Once in sub-d display mode (-, it's very difficult in Houdini to select points or edges, as they might be under the subdivision surface.

If helps, you're not only one who tried subd display in H 16.5, hehe. It reminds me to Maya Smooth Proxy (or something called like that) from 2002 or so…. Funny enough, now it can't do ‘display all subds’ mode anymore, probably not used that much by modelers, but usable for checkout by people who are creating animated deformations. Hopefully I got the habit to never ever uninstall the old version. Still 16.0.7 here…
Otherwise, with all due love and respect to H, don't know what to say, it seems to be multiple chicken - egg problem with anything ‘direct’ in H, including animation. From ‘chicken side’, Side FX should be waiting for real response first, from ‘egg side’, they seem to have a great talent to keep the app 5-10 years behind the rest of 3d world, at least when it comes to ‘direct’.
Yeah it's better than it was in times of H 13 or so, but starting point was a somehow catastrophic mix of ‘unique solutions’ like old Bend deformer, not able to turn plane into cylinder (and more, like ‘soft selection’ based on normals, move tool changing into tweak tool by own criteria, so on), and unbelievably weak engines like nurbs in H, asking to manually control the marching steps.
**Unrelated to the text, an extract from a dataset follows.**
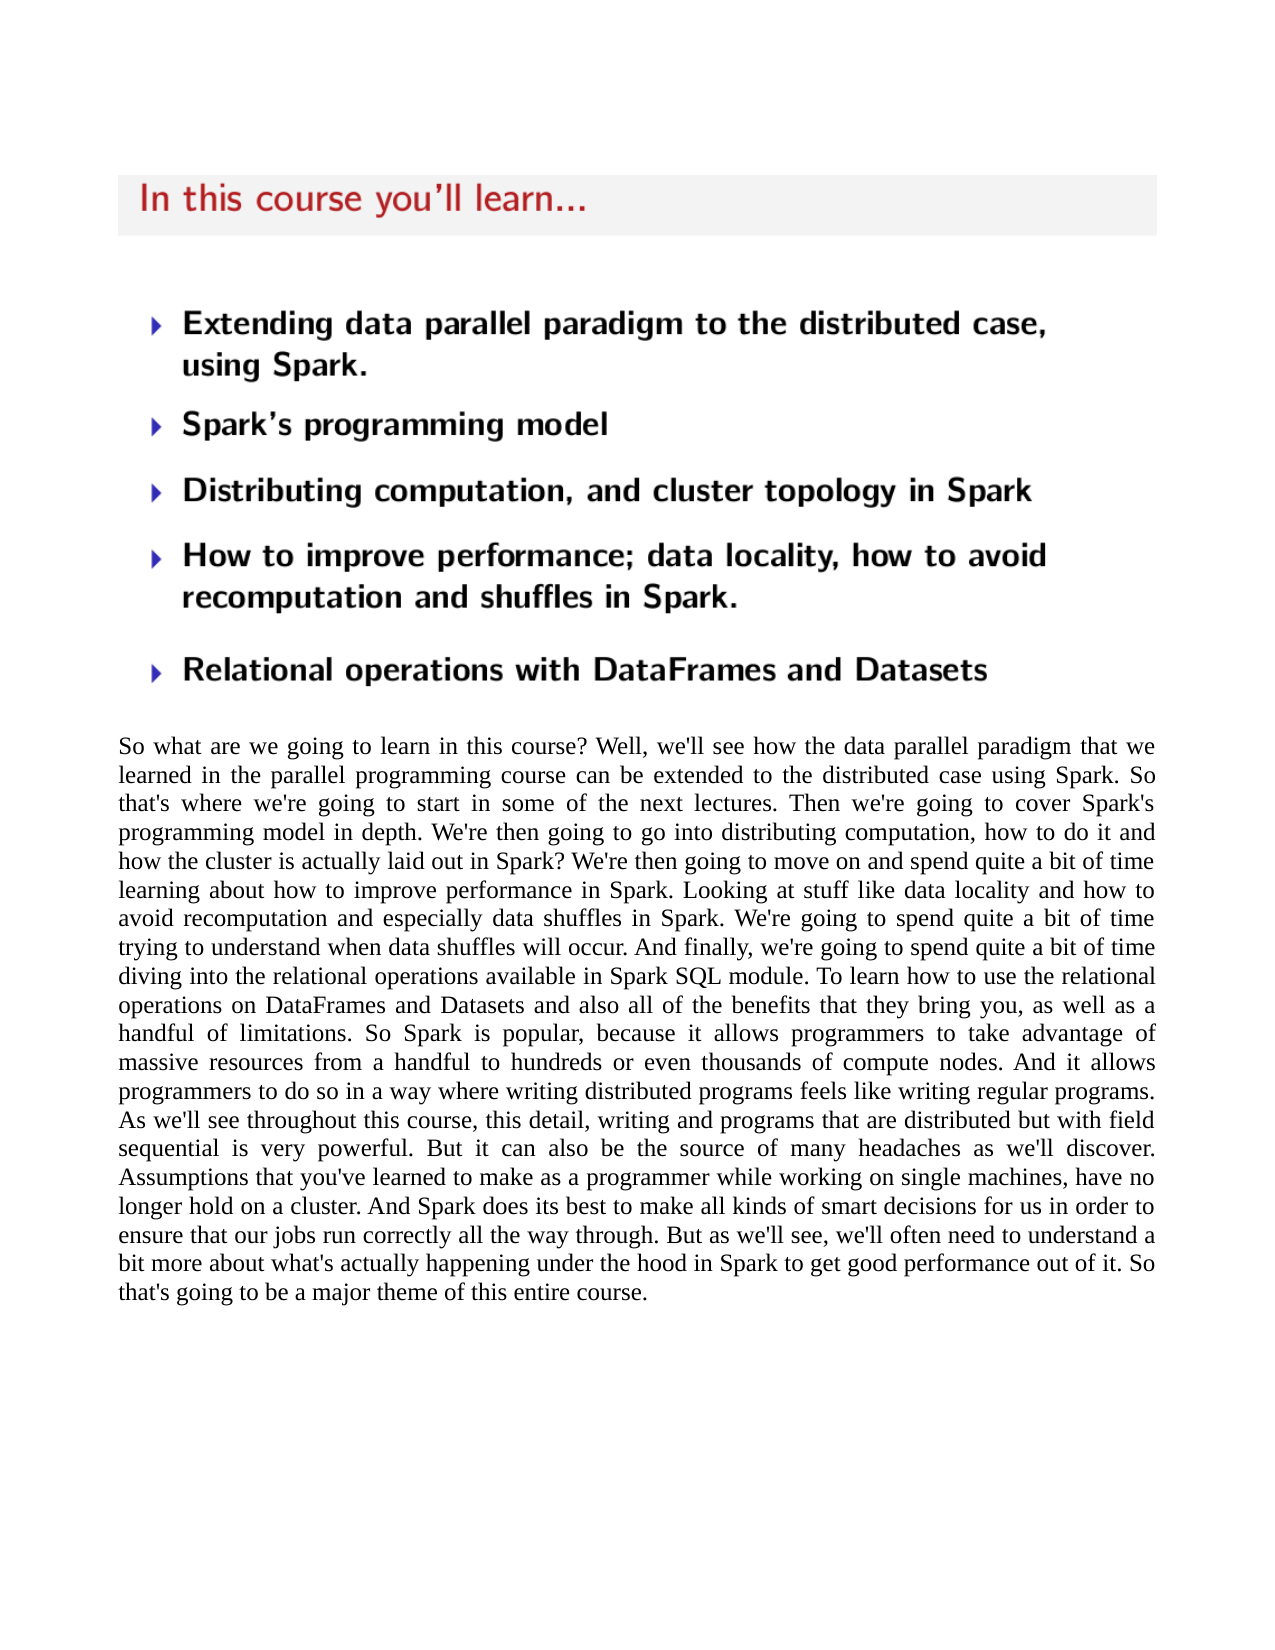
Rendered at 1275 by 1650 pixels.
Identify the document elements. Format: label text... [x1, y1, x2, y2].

text So what are we going to learn in this course? Well, we'll see how the data parallel paradigm that we learned in the parallel programming course can be extended to the distributed case using Spark. So that's where we're going to start in some of the next lectures. Then we're going to cover Spark's programming model in depth. We're then going to go into distributing computation, how to do it and how the cluster is actually laid out in Spark? We're then going to move on and spend quite a bit of time learning about how to improve performance in Spark. Looking at stuff like data locality and how to avoid recomputation and especially data shuffles in Spark. We're going to spend quite a bit of time trying to understand when data shuffles will occur. And finally, we're going to spend quite a bit of time diving into the relational operations available in Spark SQL module. To learn how to use the relational operations on DataFrames and Datasets and also all of the benefits that they bring you, as well as a handful of limitations. So Spark is popular, because it allows programmers to take advantage of massive resources from a handful to hundreds or even thousands of compute nodes. And it allows programmers to do so in a way where writing distributed programs feels like writing regular programs. As we'll see throughout this course, this detail, writing and programs that are distributed but with field sequential is very powerful. But it can also be the source of many headaches as we'll discover. Assumptions that you've learned to make as a programmer while working on single machines, have no longer hold on a cluster. And Spark does its best to make all kinds of smart decisions for us in order to ensure that our jobs run correctly all the way through. But as we'll see, we'll often need to understand a bit more about what's actually happening under the hood in Spark to get good performance out of it. So that's going to be a major theme of this entire course. [118, 731, 1157, 1306]
picture [118, 175, 1157, 703]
Perhaps this is a philosophy of app for developers, first to supply something quarter-done, then to proceed if there's enough of interest for full quality. But this is not how does it works anywhere else…

One day when they'll remove their IMO arrogant comments about tumbling style in preferences, when they'll seriously take apps like Blender, Max, c4d, Modo as an 1:1 reference for direct modeling (that is, anything, but seriously), there will be some hope. Otherwise, just use 3d viewport only as display and everything will be fine, of course with possible activities in that, node only way.